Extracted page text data
+---+

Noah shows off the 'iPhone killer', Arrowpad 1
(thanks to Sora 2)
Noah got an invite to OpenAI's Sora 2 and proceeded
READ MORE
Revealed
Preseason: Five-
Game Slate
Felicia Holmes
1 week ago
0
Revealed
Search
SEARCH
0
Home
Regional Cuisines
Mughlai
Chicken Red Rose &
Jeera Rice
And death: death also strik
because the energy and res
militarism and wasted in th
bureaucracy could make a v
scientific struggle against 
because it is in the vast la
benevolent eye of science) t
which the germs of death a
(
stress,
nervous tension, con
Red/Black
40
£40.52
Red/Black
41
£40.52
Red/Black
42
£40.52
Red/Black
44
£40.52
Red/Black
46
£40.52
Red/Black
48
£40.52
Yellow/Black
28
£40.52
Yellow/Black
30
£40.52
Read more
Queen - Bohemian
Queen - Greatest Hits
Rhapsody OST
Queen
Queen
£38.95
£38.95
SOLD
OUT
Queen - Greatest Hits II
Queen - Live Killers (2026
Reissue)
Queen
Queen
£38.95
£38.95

+---+

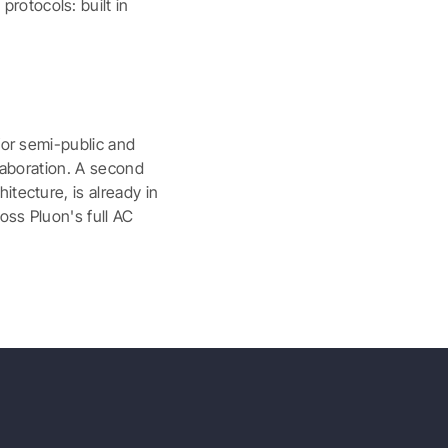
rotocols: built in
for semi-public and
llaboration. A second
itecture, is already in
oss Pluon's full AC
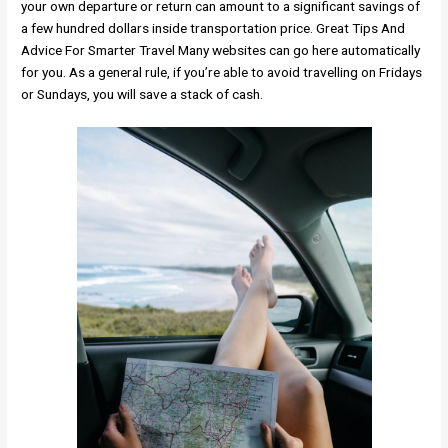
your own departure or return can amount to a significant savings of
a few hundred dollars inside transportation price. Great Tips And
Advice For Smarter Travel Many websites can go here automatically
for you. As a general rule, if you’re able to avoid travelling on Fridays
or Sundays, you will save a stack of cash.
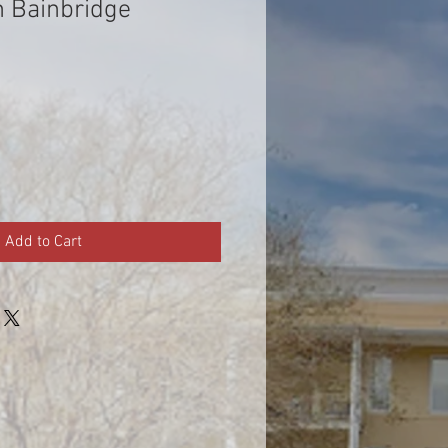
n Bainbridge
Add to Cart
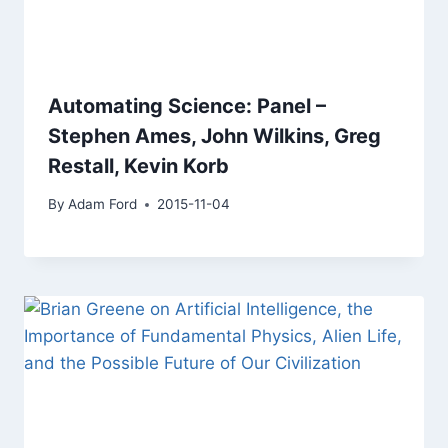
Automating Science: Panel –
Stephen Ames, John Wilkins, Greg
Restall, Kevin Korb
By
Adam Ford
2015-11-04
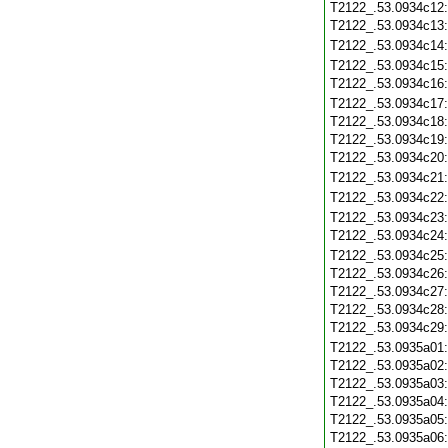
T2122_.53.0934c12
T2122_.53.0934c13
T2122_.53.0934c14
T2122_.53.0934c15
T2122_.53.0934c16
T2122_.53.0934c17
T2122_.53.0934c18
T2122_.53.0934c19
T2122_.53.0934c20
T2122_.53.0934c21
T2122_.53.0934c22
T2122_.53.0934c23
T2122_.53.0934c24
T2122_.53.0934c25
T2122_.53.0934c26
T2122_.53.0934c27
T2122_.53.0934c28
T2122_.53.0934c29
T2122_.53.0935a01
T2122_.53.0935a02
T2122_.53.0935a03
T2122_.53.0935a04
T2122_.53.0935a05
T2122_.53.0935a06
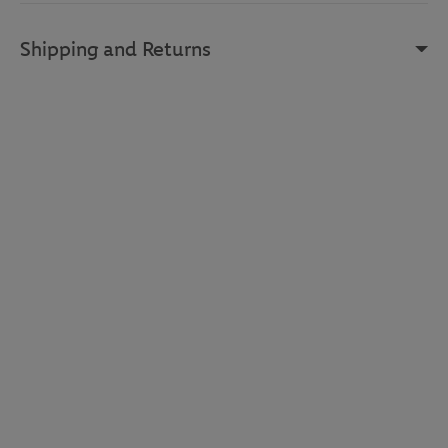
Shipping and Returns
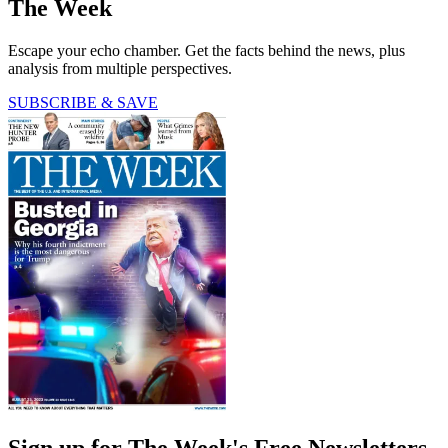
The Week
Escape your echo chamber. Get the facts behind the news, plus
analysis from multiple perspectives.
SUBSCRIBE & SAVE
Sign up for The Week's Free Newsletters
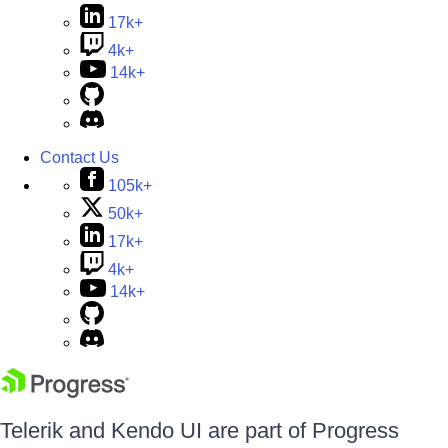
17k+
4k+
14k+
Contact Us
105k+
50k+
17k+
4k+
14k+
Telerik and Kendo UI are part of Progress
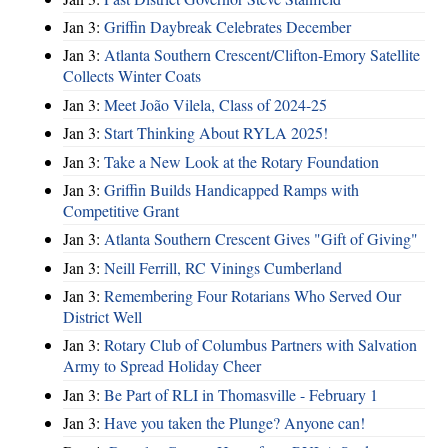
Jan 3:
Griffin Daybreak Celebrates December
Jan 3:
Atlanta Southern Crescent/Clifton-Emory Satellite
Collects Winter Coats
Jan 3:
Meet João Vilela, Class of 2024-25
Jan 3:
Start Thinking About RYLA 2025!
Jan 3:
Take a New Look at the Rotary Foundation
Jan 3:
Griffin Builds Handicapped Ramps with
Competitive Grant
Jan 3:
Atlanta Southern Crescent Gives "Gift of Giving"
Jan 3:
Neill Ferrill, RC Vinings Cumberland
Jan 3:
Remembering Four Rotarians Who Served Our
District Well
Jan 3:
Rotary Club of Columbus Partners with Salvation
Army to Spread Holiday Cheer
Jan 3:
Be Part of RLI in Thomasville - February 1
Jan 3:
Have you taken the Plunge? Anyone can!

+---+

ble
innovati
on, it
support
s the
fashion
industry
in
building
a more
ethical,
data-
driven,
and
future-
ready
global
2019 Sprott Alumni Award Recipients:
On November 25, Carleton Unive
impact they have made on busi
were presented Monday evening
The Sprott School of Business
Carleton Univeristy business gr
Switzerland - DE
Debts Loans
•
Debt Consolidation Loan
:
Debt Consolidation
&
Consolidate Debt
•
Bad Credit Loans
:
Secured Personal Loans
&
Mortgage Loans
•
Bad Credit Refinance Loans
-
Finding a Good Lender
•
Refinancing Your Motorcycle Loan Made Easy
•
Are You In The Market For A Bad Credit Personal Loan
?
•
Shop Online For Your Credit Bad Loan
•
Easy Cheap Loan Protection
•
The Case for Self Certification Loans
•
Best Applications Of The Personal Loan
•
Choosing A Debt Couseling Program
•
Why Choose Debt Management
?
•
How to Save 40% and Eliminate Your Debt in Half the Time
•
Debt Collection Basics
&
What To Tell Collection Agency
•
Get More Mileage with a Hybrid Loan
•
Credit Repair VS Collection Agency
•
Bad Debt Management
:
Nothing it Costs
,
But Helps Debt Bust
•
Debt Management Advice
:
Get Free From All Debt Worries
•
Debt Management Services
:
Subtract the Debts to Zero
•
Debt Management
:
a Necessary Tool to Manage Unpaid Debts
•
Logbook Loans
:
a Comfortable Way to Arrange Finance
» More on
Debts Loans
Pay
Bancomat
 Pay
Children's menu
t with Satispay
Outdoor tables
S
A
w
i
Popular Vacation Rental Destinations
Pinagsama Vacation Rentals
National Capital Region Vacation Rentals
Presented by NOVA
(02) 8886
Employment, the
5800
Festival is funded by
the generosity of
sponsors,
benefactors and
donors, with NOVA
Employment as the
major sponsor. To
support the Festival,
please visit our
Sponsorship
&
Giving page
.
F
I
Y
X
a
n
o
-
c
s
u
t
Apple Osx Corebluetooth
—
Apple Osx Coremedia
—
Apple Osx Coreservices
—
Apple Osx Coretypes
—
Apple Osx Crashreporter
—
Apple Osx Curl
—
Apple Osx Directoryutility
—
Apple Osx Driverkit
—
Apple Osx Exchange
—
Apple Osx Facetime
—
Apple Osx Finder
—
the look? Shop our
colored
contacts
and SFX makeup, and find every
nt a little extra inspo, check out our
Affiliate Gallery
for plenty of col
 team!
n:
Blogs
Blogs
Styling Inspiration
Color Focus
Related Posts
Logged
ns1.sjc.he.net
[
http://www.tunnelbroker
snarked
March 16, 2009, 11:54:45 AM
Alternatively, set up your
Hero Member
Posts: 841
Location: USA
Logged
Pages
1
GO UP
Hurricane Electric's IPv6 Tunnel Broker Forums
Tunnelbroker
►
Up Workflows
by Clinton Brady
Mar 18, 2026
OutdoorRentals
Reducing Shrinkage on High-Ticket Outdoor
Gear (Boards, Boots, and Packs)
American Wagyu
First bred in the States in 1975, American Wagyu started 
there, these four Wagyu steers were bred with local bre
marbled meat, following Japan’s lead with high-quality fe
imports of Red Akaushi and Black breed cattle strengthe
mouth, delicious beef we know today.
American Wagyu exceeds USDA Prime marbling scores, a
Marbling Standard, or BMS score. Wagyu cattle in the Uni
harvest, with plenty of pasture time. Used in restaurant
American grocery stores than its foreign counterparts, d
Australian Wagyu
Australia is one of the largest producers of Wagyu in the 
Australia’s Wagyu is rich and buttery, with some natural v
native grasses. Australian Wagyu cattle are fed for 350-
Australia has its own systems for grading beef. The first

+---+

» Your task
Each line holding the word "American" must be copied from the data.

» Written answer
American Wagyu
First bred in the States in 1975, American Wagyu started 
American Wagyu exceeds USDA Prime marbling scores, a
American grocery stores than its foreign counterparts, d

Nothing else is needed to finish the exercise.